Identifying one's Erdos number has become quite the hobby among STEM (and some other) folks. One has an Erdos number of 1 if one was a direct collaborator of Erdos', a number of 2, if one co-authored with a co-author of Erdos', and so on. My Erdos number is 4, by way of Paul Dupuis, Ofer Zeitouni, and Persi Diaconis.

You may be more familiar with the  Bacon number (named after the actor Kevin Bacon who starred in the move, "Footloose." 

And, of course, some actually know their Erdos + Bacon number.  Barabasi mentioned that his Bacon number was actually lower than his Erdos number, since he had been in a movie with someone who was in a movie with so and so and so on who starred with Kevin Bacon.

Now, what does this all have to do with Network Science?

Erdos is known for the Erdos-Renyi model in graph theory, which describes random graphs or networks. The degree distribution of the World Wide Web is not Poisson but follows the power law. Essentially, there are a very large number of small connected nodes in such a network and a few that are very highly connected. The World Wide Web is like an airline network with hubs. The Internet is a scale-free network according to the famous paper by yes, Faloutsos, Faloutsos and Faloutsos, but there has been some discussion about this claim.

Barabasi emphasized in his talk that a few actors are "hubs" and metabolic and protein interaction networks, which have evolved over 4 billions of years, also have hubs.
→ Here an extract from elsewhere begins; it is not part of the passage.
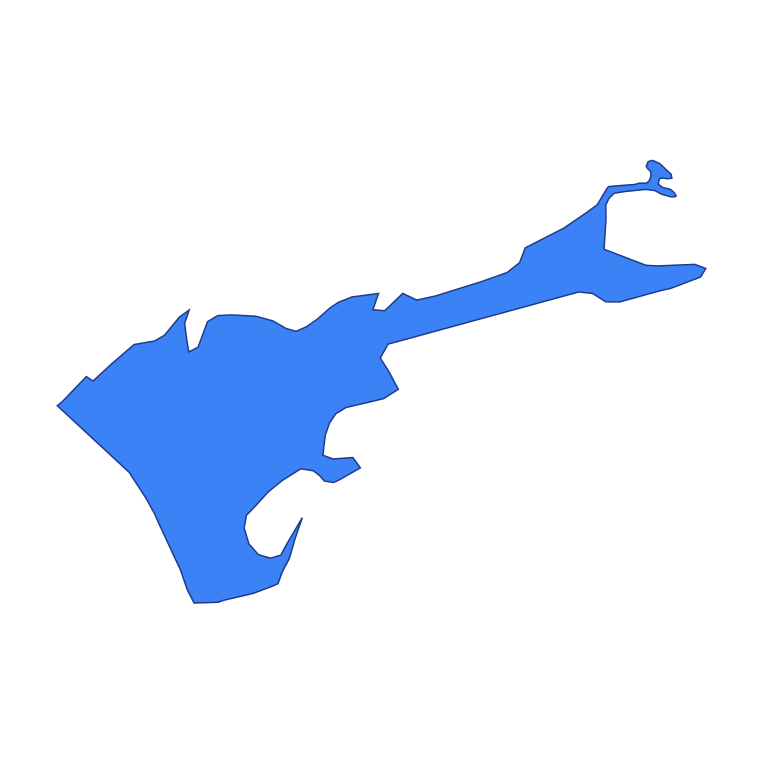 Meketii, Koror, Palau (Mercator projection), rotated 87°
{"feature_id": "81905179B7875466527963", "entity_name": "Meketii", "entity_type": "district", "adm_level": 2, "iso_a3": "PLW", "parent_name": "Palau", "parent_adm1": "Koror", "projection": "mercator", "projection_center": [134.481, 7.348], "detail": "fine", "context": "isolated", "style": "filled", "palette": "blue", "viewbox_px": 768, "rotation_deg": 87, "n_neighbors": 0, "source": "geoboundaries", "source_scale": "gbopen_adm2", "svg_char_len": 1770}
<svg xmlns="http://www.w3.org/2000/svg" viewBox="0 0 768 768"><g transform="rotate(87 384 384)"><path d="M513.2,472.6L538.9,489.6L549.5,496.0L552.0,506.6L547.8,518.4L536.5,527.3L520.4,531.2L507.9,528.2L498.7,518.4L485.7,505.3L475.1,490.8L464.3,471.5L467.0,459.0L472.5,452.8L477.8,448.6L479.7,439.6L478.1,435.2L466.5,412.0L455.8,418.9L456.2,438.8L451.9,448.8L432.1,445.3L420.1,440.5L411.1,433.6L405.5,423.2L398.6,385.1L390.0,370.0L372.4,378.2L357.8,386.4L344.4,377.8L302.3,184.7L304.5,170.9L313.5,158.3L314.4,144.4L305.3,103.3L303.6,92.9L293.7,62.2L285.5,56.6L280.8,67.4L280.4,105.1L279.1,116.3L271.8,132.8L261.0,157.2L231.0,153.7L216.8,153.1L210.6,149.8L205.6,144.3L204.4,133.4L203.4,112.5L205.1,103.1L208.8,97.4L212.1,87.7L212.3,84.0L211.5,82.4L208.0,84.2L204.5,87.9L202.4,95.3L199.1,99.4L195.4,99.0L193.0,97.5L193.0,94.9L193.8,90.3L193.6,85.8L189.7,86.2L187.2,88.7L178.4,97.0L174.7,104.1L175.7,108.5L180.3,110.8L182.6,109.6L185.7,106.6L190.2,106.5L194.7,108.3L197.2,111.4L196.8,118.5L197.9,123.1L198.2,137.4L198.6,149.5L201.0,151.5L216.3,161.8L224.9,175.2L237.8,196.4L255.4,235.8L270.0,242.3L279.1,255.2L286.8,281.2L298.8,328.0L301.9,347.0L294.5,360.5L310.9,379.5L309.2,391.2L293.3,384.7L295.4,411.5L300.1,425.4L305.3,434.0L315.6,447.0L322.9,458.7L326.8,469.1L323.4,479.0L315.2,491.6L309.6,508.5L307.0,533.1L307.0,546.6L312.6,557.0L337.5,567.8L341.8,577.3L325.9,579.0L313.0,579.9L299.9,574.7L306.7,585.1L323.8,600.6L329.0,610.9L331.5,631.5L349.1,654.3L365.8,674.4L361.0,680.9L384.6,706.0L388.6,711.4L442.2,659.3L458.9,643.1L485.9,627.5L502.5,619.5L509.4,617.0L559.3,596.9L579.2,591.2L592.8,585.1L593.3,560.9L591.6,555.4L586.2,525.5L580.0,505.8L577.8,500.3L566.1,495.3L553.2,487.6L534.3,481.1L513.2,472.6Z" fill="#3b82f6" stroke="#1e3a8a" stroke-width="1.5"/></g></svg>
He noted that in network science (his books are definitely worth reading and he is highly cited), it is not just a matter of connecting nodes but that nodes are also evolving dynamically. He spoke of the preferential attachment model and then asked the question of where robustness comes from. He spoke about the Internet being robust to random failures and also noted that hubs are important both in the spread of ideas and diseases, as well. He referred to Vespignani, whom I have had the pleasure of meeting through the I3P association, which is a consortium based at Dartmouth.

His recent research, has, among many fascinating topics, been focusing on control. Just think of a car with 6,000 components but essentially only 4 are needed to control it. He also mentioned Kalman of Kalman filtering fame.

He described an interesting study that he conducted in Hungary in an organization to identify who were the hubs and found the 2 or 3 most influential people, one being the custodian, who was like "gossip central."

His talk was delivered with his fantastic energy, dynamism, and sense of humor. He included videos in addition to many vivid photographs. If you did not love networks before his talk, you would have fallen in love with them during it.

I was also very lucky to be invited to join Barabasi and a few colleagues from economics, computer science, and sociology (Professor James Kitts, who is the Co-Director of CSSI with Professor David Jensen). I also brought my husband along since he, like Barabasi, has a PhD in physics.


The discussions at dinner were fabulous. I wish that the evening would not end. We talked about topics as wide ranging as identifying Nobel prize winners from co-authorship of papers; determining through the language in an abstract whether a scientific paper was written by a female or a male, and we even discussed the Braess paradox.  I keep on emphasizing the importance of including flows and economic behavior of decision-makers in network science. We also discussed the success of the first PhD program in Network Science, which he helped to establish at Northeastern University and a similar PhD at a university in Hungary that he is affiliated with and that the billionaire Soros is helping to fund. Yes, Soros is also Hungarian.

below are photos taken at the dinner that great Friday evening.
Thanks to Professor Barabasi for coming out to Amherst from Boston and for your brilliant lecture on Network Science!